**AIM OF THE TASK**. The lines needed are those below that contain the word "layout"; copy each one.

Saved entries:
== Segment start ==
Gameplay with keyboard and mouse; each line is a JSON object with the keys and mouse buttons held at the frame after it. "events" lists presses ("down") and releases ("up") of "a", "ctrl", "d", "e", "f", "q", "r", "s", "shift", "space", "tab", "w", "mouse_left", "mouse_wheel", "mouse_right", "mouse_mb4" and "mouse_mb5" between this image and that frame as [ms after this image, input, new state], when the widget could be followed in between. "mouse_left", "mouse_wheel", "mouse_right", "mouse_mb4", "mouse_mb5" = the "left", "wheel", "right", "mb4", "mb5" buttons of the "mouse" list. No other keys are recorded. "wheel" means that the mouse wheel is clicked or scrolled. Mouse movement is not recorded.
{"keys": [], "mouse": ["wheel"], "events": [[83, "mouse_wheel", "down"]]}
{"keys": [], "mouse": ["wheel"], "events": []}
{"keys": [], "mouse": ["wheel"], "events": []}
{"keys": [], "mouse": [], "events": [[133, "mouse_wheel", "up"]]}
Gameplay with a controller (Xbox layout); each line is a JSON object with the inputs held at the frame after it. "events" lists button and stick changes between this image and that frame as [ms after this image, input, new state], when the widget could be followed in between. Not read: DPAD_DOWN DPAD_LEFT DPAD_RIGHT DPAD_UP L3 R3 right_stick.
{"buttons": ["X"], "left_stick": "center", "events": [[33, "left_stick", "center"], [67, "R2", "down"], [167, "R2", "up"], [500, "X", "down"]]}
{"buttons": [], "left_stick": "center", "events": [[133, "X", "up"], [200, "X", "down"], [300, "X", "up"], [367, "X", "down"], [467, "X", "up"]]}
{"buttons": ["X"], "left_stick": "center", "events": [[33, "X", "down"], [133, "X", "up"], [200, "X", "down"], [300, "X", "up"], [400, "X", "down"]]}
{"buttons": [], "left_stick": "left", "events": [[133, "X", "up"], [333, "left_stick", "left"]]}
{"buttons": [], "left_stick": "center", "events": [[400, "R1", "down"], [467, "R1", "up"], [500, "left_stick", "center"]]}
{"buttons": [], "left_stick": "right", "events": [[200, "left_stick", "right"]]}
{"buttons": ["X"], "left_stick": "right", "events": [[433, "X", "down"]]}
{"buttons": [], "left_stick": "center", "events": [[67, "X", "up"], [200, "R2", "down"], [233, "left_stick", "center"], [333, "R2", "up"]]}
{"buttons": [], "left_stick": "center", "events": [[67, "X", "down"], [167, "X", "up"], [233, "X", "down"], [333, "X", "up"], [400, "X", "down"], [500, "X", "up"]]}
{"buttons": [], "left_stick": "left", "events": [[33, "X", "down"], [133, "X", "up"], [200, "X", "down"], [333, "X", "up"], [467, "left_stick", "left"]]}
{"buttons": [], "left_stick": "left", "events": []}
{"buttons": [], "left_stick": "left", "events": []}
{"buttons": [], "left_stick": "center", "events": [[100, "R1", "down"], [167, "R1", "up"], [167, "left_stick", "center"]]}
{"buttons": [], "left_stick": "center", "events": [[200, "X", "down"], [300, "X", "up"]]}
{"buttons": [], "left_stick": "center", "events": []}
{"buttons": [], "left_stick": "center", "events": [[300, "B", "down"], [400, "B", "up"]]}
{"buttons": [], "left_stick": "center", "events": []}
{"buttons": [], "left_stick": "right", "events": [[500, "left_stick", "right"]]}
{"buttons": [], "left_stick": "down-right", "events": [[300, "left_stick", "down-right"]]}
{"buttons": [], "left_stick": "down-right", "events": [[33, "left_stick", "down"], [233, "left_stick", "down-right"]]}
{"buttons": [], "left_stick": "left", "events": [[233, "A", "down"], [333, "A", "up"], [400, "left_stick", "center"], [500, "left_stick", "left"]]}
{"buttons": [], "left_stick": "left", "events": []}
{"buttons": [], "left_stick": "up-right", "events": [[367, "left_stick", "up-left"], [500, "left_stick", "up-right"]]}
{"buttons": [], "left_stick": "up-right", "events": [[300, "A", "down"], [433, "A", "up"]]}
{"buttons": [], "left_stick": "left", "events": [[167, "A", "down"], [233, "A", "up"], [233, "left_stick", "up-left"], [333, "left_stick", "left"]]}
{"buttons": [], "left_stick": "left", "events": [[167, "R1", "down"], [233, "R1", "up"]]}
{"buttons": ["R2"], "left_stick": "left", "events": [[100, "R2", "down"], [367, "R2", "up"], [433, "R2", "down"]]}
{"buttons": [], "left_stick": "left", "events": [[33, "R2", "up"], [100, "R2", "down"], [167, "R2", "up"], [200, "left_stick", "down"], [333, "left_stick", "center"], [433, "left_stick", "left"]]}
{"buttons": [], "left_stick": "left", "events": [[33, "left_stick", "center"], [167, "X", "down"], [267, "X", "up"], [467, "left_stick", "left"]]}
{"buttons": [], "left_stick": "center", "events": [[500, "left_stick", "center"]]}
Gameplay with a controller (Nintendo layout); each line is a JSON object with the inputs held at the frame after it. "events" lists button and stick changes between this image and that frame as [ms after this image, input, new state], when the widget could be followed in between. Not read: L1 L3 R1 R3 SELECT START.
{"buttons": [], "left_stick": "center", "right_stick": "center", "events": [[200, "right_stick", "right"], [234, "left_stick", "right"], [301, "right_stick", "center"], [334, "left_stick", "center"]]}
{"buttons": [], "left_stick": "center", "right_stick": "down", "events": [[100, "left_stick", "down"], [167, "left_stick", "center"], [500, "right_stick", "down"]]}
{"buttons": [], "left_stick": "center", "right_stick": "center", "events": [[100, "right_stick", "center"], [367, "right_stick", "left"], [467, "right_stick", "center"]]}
== Segment end ==
**ANSWER TO THIS EXERCISE**.
Gameplay with a controller (Xbox layout); each line is a JSON object with the inputs held at the frame after it. "events" lists button and stick changes between this image and that frame as [ms after this image, input, new state], when the widget could be followed in between. Not read: DPAD_DOWN DPAD_LEFT DPAD_RIGHT DPAD_UP L3 R3 right_stick.
Gameplay with a controller (Nintendo layout); each line is a JSON object with the inputs held at the frame after it. "events" lists button and stick changes between this image and that frame as [ms after this image, input, new state], when the widget could be followed in between. Not read: L1 L3 R1 R3 SELECT START.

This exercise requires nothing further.